Marc D. Silverstein, Chairman, Israel Action Committee
They [Jacob’s brothers] saw him [Jacob] from afar, and before he came close to them, conspired to kill him. They said to one another, here comes the dreamer! (Gen 37:18-19)
In his D’Var Torah on Shabbat Morning at the URJ Biennial, Rabbi Rick Jacobs tells us that Joseph’s brothers saw their brother only from afar, and they didn’t like what they saw. From afar American Jews and Israeli Jews appear to be increasingly foreign to each other. Despite “shared values, collective memory, and common aspirations”, Rabbi Jacobs asks, “are we at a breaking point in Diaspora-Israel Relations?” He described American Reform Judaism as “the largest movement in American Judaism . . . vibrant, inclusive, intellectually honest, and passionate. . .” He said, “Let’s stop using the label “diaspora,” in describing ourselves. Diaspora implies a center and a periphery. Let us use the term “world Jewry” instead. Today, there is more than one center of Jewish life. . . . Let’s stop thinking that Israel unilaterally sets the agenda for World Jewry. That paradigm is broken, and the time has come that we replace it with an ethos of an interdependent, mutually responsible world Jewish community with two powerful centers, North America and Israel. Let us celebrate two great centers of Jewish life bound together in shaping the destiny of the Jewish people.

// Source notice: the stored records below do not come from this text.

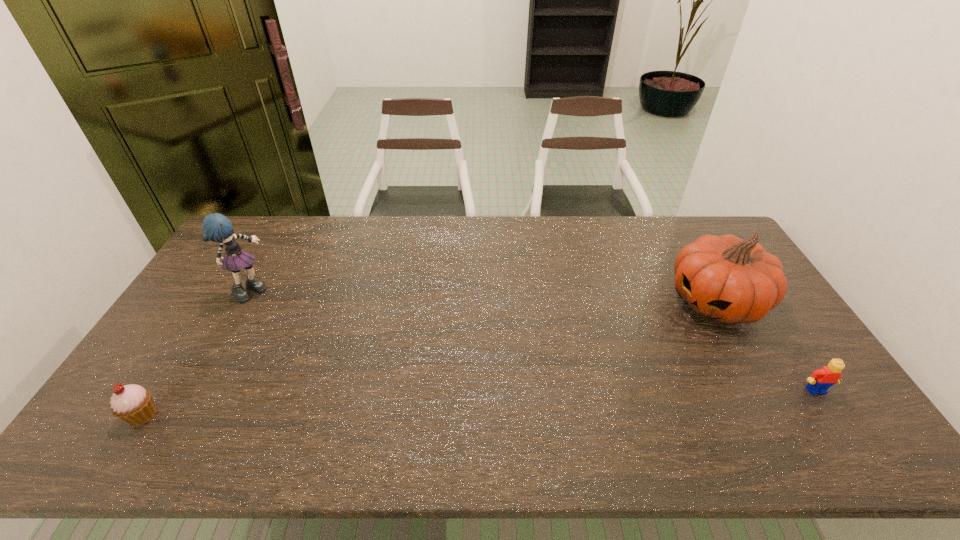
Identify the location of free space that is in between the third farthest object and the leftmost object. (479, 402).

I want to click on vacant area that lies between the Lego and the second tallest object, so click(x=765, y=346).

Identify the location of vacant area that lies between the leftmost object and the pumpkin. (429, 358).

The height and width of the screenshot is (540, 960). What are the coordinates of `vacant space that's between the cupcake and the second object from left to right` in the screenshot? It's located at (198, 353).

Where is `unoccupied area between the tallest object and the second nearest object`? The height and width of the screenshot is (540, 960). unoccupied area between the tallest object and the second nearest object is located at coordinates (534, 340).

Locate an element on the screen. the closest object relative to the Lego is located at coordinates (730, 280).

Identify which object is the third nearest to the tallest object. Please provide its 2D coordinates. Your answer should be formatted as a tuple, i.e. [(x, y)], where the tuple contains the x and y coordinates of a point satisfying the conditions above.

[(819, 382)]

Identify the location of free spot that satisfies the following two spatial constraints: 1. on the back side of the pumpkin; 2. on the right side of the nearest object. Image resolution: width=960 pixels, height=540 pixels. (214, 301).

In his Erev Yom Kippur Sermon, Rabbi David Freelund spoke powerfully about the relevance of our experience as American Jews for Israel. “The unique historical experience of America’s Jews is exactly what Israel needs to draw upon. The Jews of Israel are overwhelmingly from nations that have no lengthy tradition of democracy and no history of separating religion and state. Over 150 years in America have taught us a better way and we are needed now to impart that to our brothers and sisters in Israel. The very reason our people have been able to take root in America and enjoy success is the wall of separation between church and state that our founders knew was essential. We have learned that our religious faith means more when it’s free of coercion and untainted by the state.

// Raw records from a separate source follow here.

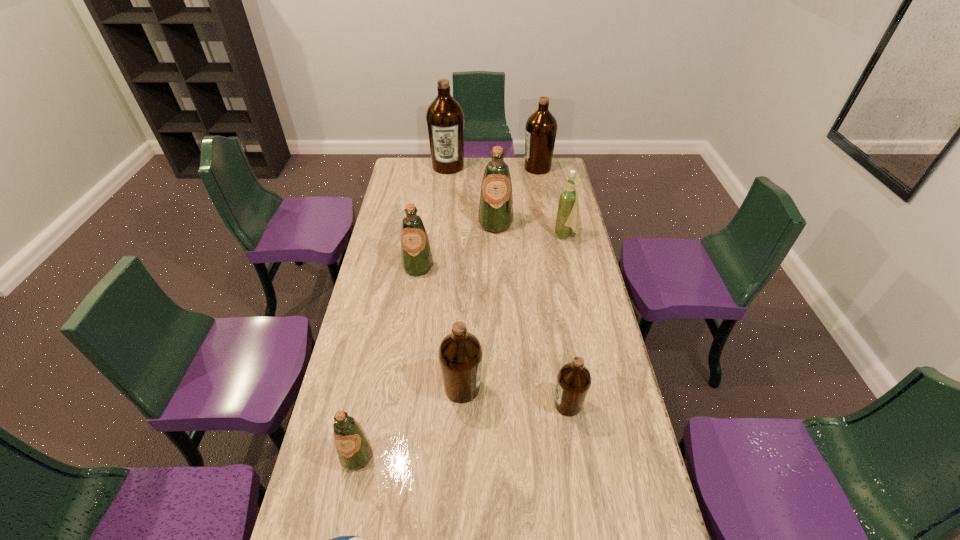
Select which object appears as the eighth closest to the smallest brown olive oil. Please provide its 2D coordinates. Your answer should be formatted as a tuple, i.e. [(x, y)], where the tuple contains the x and y coordinates of a point satisfying the conditions above.

[(445, 118)]

Locate an element on the screen. This screenshot has width=960, height=540. the closest object to the tallest object is located at coordinates (541, 127).

Where is `olive oil that is the seventh closest one to the blue baseball cap`? This screenshot has height=540, width=960. olive oil that is the seventh closest one to the blue baseball cap is located at coordinates (541, 127).

Select which olive oil is the second closest to the blue baseball cap. Please provide its 2D coordinates. Your answer should be formatted as a tuple, i.e. [(x, y)], where the tuple contains the x and y coordinates of a point satisfying the conditions above.

[(460, 353)]

Image resolution: width=960 pixels, height=540 pixels. What are the coordinates of `brown olive oil that stands as the second closest to the wine bottle` in the screenshot? It's located at (445, 118).

Locate which brown olive oil is the third closest to the second smallest brown olive oil. Please provide its 2D coordinates. Your answer should be formatted as a tuple, i.e. [(x, y)], where the tuple contains the x and y coordinates of a point satisfying the conditions above.

[(541, 127)]

Find the location of `the second closest green olive oil to the nearest object`. the second closest green olive oil to the nearest object is located at coordinates (417, 260).

Identify which green olive oil is the third closest to the tallest object. Please provide its 2D coordinates. Your answer should be formatted as a tuple, i.e. [(x, y)], where the tuple contains the x and y coordinates of a point satisfying the conditions above.

[(354, 449)]

You are a GUI agent. You are given a task and a screenshot of the screen. Output one action in this format:
    pyautogui.click(x=<x>, y=<y>)
    Task: Click on the free region that satisfies the following two spatial constraints: 1. on the front-facing side of the wine bottle; 2. on the front-facing side of the fourth nearest olive oil
    
    Given the screenshot: What is the action you would take?
    pyautogui.click(x=572, y=267)

I want to click on free location that satisfies the following two spatial constraints: 1. on the label of the second biggest brown olive oil; 2. on the front-facing side of the fourth nearest olive oil, so click(556, 267).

Rabbi Freelund urged us to “get to know the IMPJ, the Israel Movement for Progressive Judaism… which is supporting all of the non-orthodox congregations in Israel. Get to know IRAC, the Israel Religious Action Center… which is fighting court cases before the Israeli High Court to guarantee freedom and pluralism. Support ARZA, the Association of Reform Zionists of America, because only when we support what we want to see will we see change. We are the world’s single biggest positive example for religious coexistence in the United States and the absence of government interference in religion. We desperately need to communicate that to our people in Israel.”